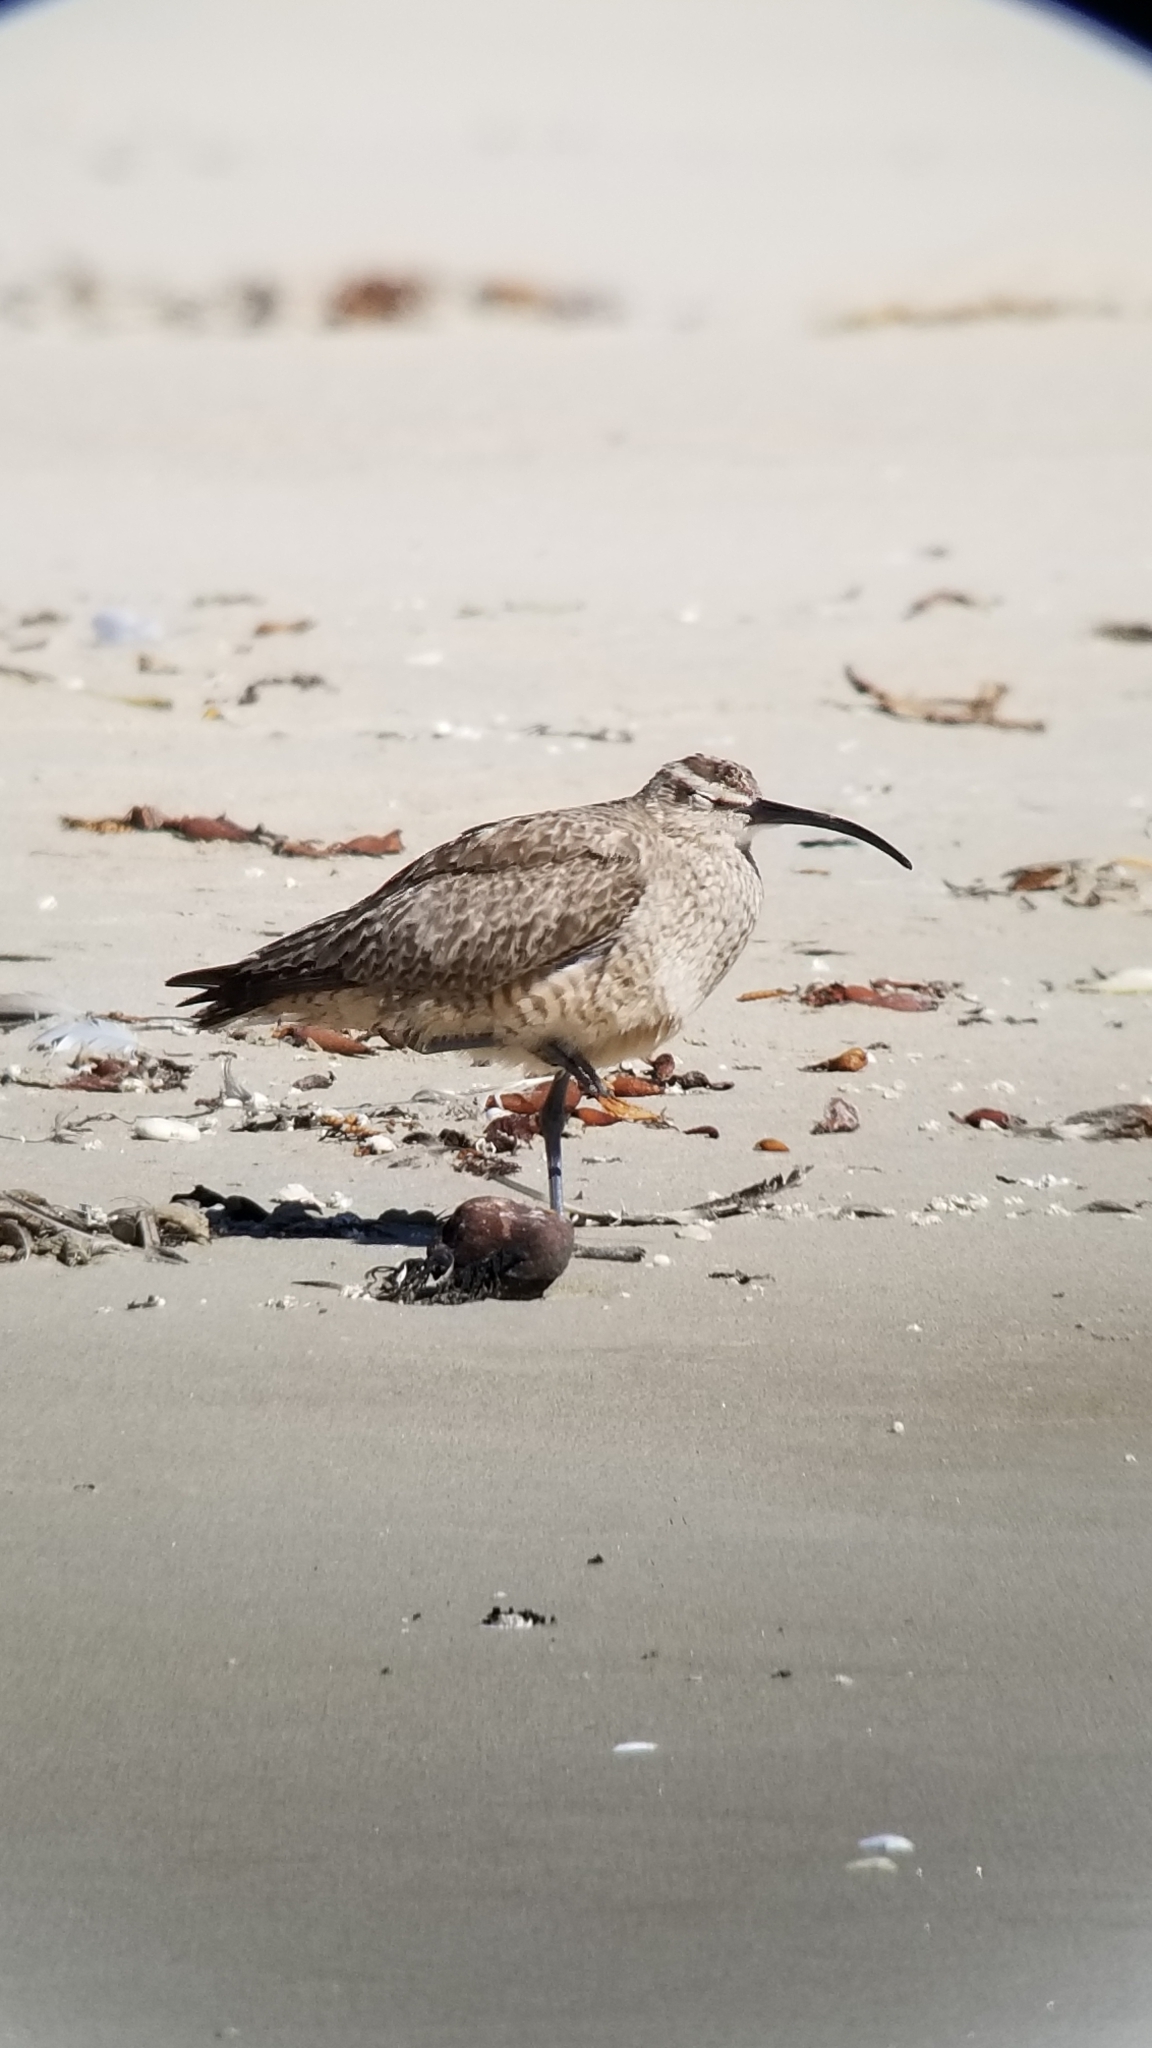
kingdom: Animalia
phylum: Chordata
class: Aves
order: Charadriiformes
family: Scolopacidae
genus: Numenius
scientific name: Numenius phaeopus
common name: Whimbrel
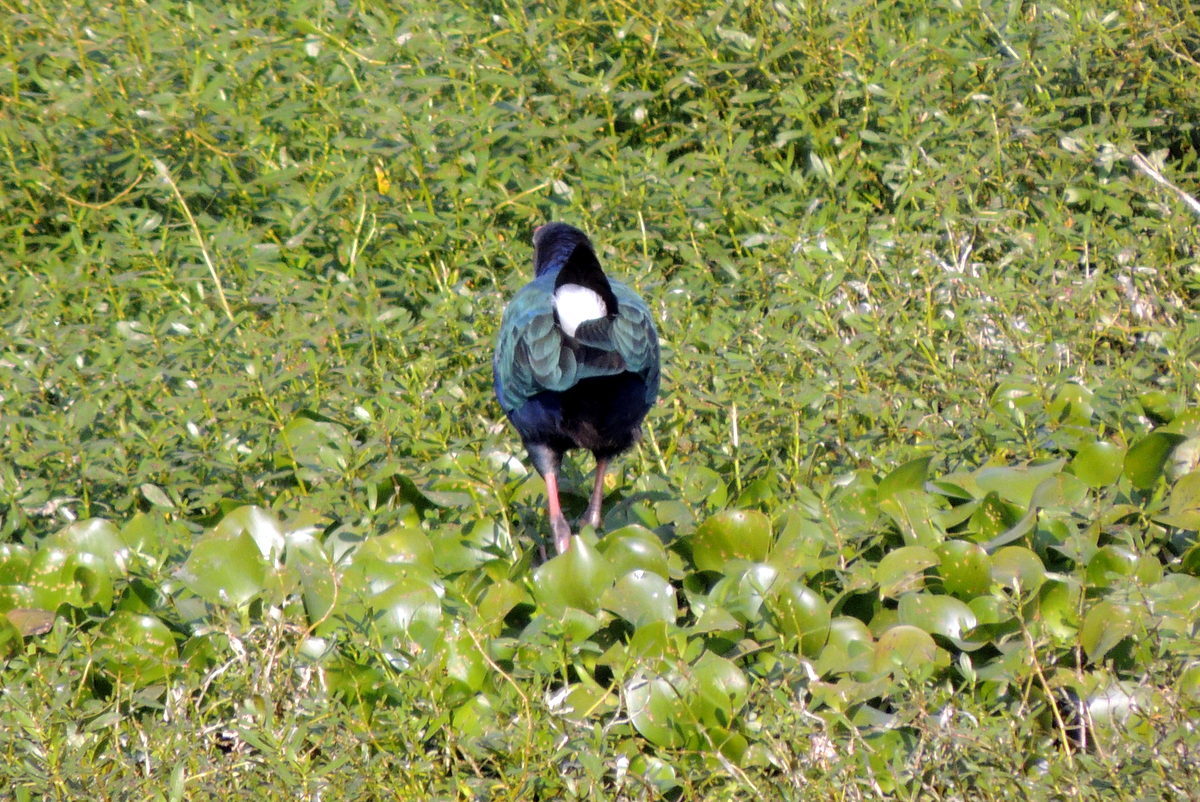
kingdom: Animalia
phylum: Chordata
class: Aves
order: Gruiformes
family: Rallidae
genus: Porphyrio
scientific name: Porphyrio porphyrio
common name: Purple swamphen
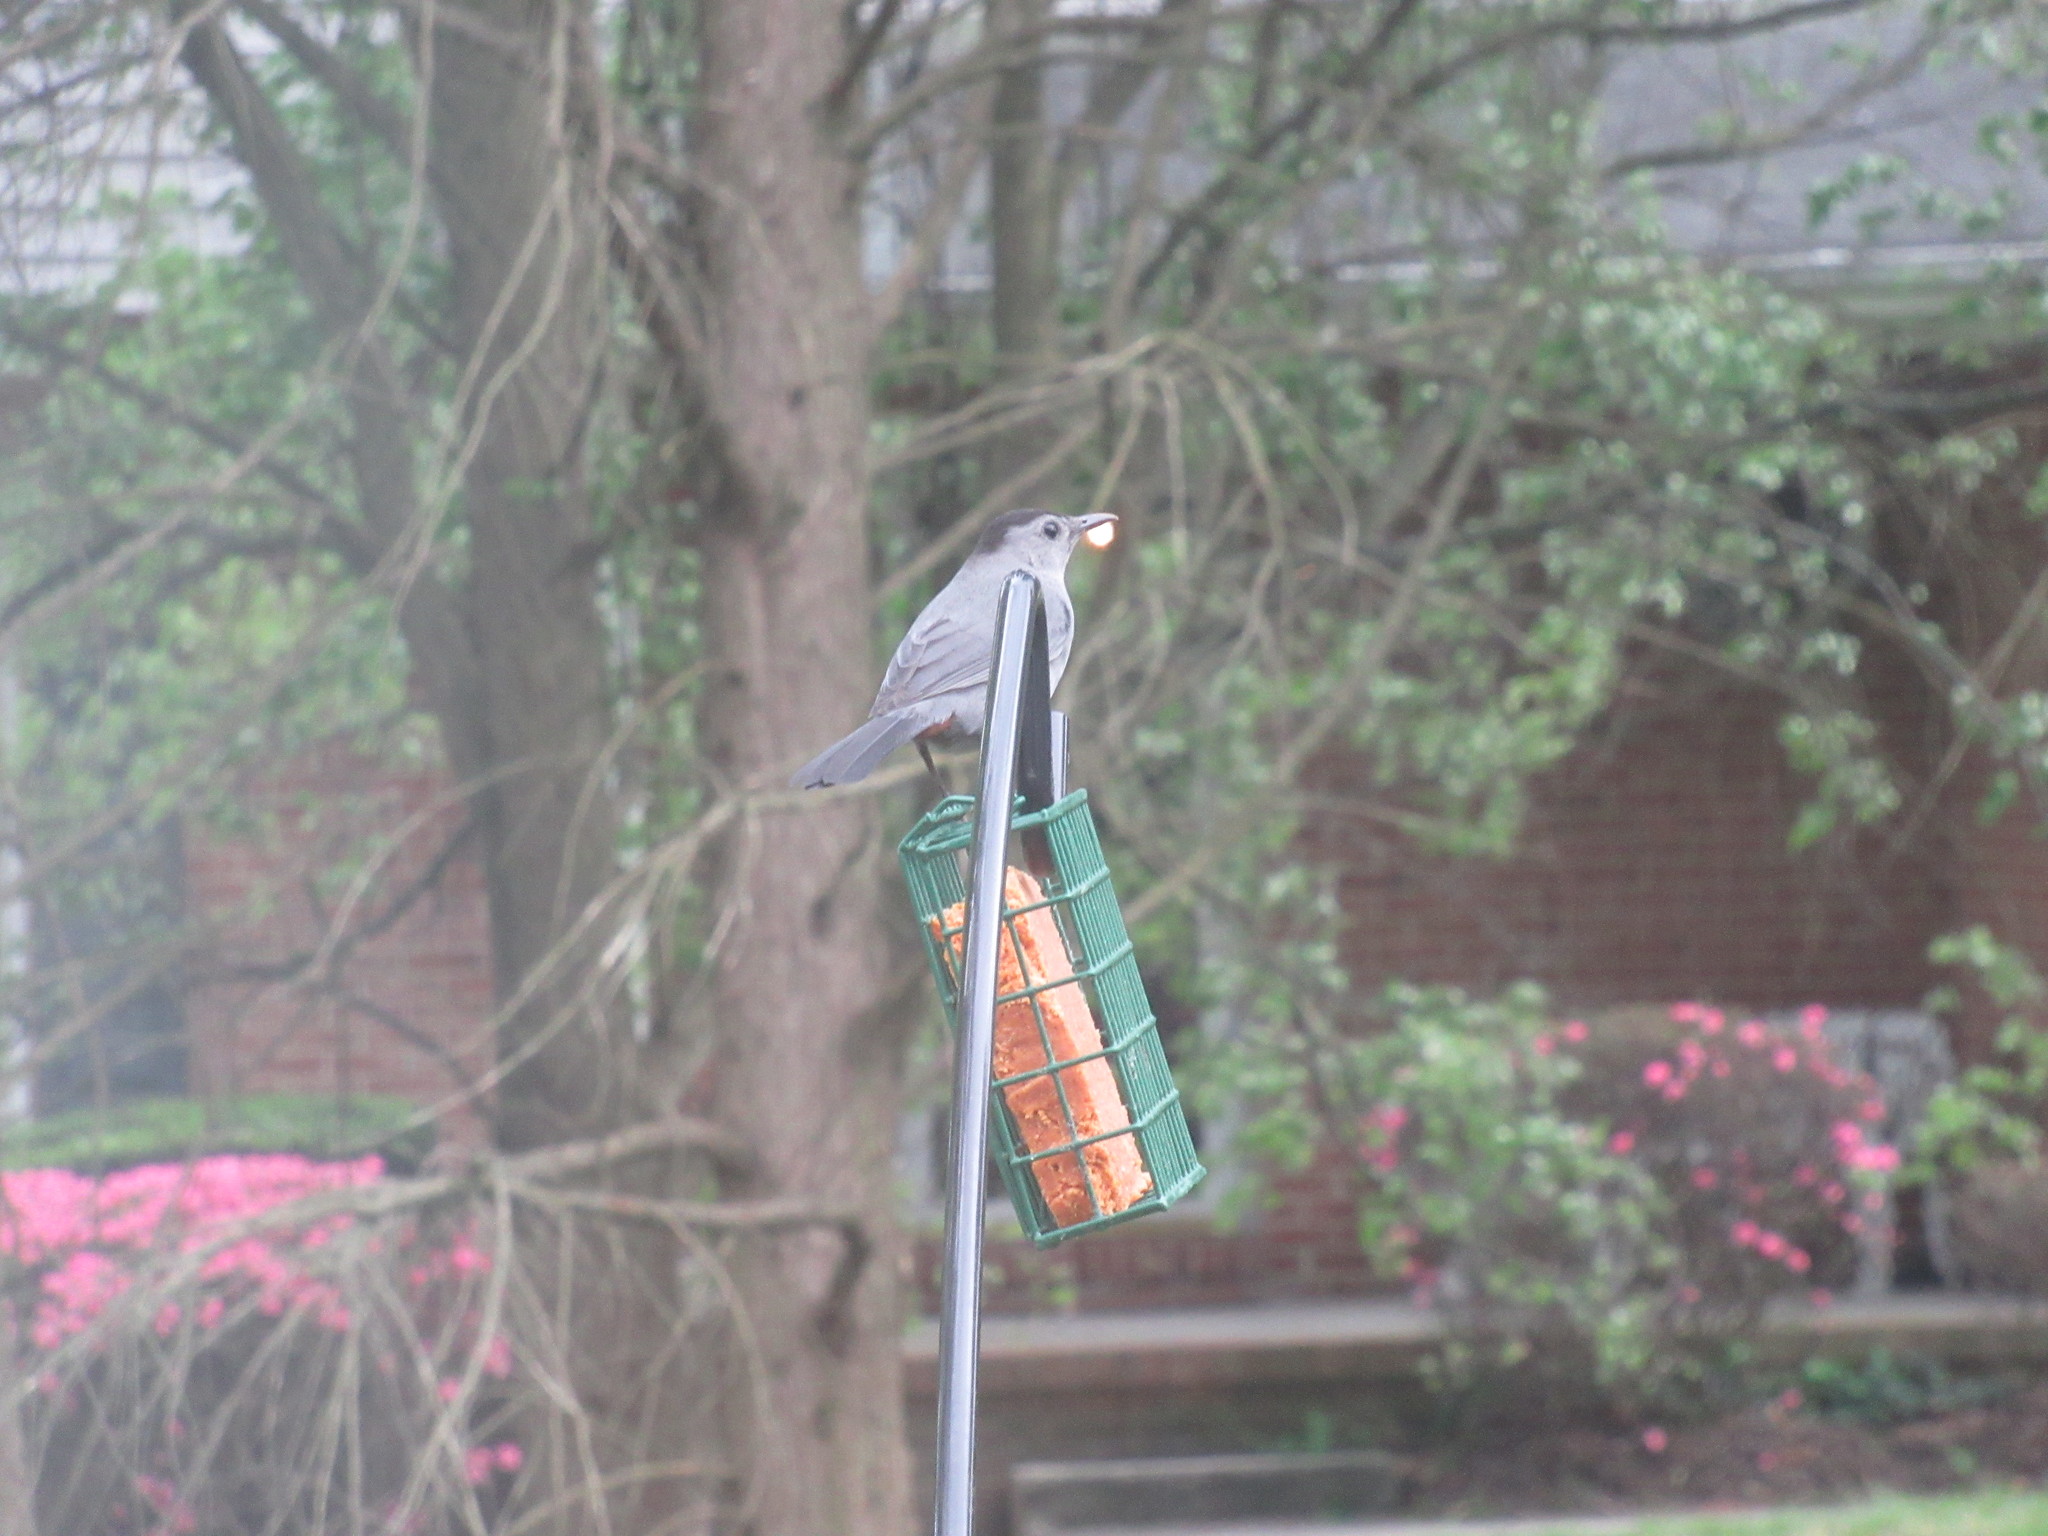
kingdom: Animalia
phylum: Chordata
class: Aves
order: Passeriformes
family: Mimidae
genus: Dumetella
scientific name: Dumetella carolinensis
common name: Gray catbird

* [Set exercise]:
Write out every line of text in the data above word for word, and leave the pictures out.

* [Task result]:
kingdom: Animalia
phylum: Chordata
class: Aves
order: Charadriiformes
family: Scolopacidae
genus: Numenius
scientific name: Numenius phaeopus
common name: Whimbrel
kingdom: Animalia
phylum: Chordata
class: Aves
order: Gruiformes
family: Rallidae
genus: Porphyrio
scientific name: Porphyrio porphyrio
common name: Purple swamphen
kingdom: Animalia
phylum: Chordata
class: Aves
order: Passeriformes
family: Mimidae
genus: Dumetella
scientific name: Dumetella carolinensis
common name: Gray catbird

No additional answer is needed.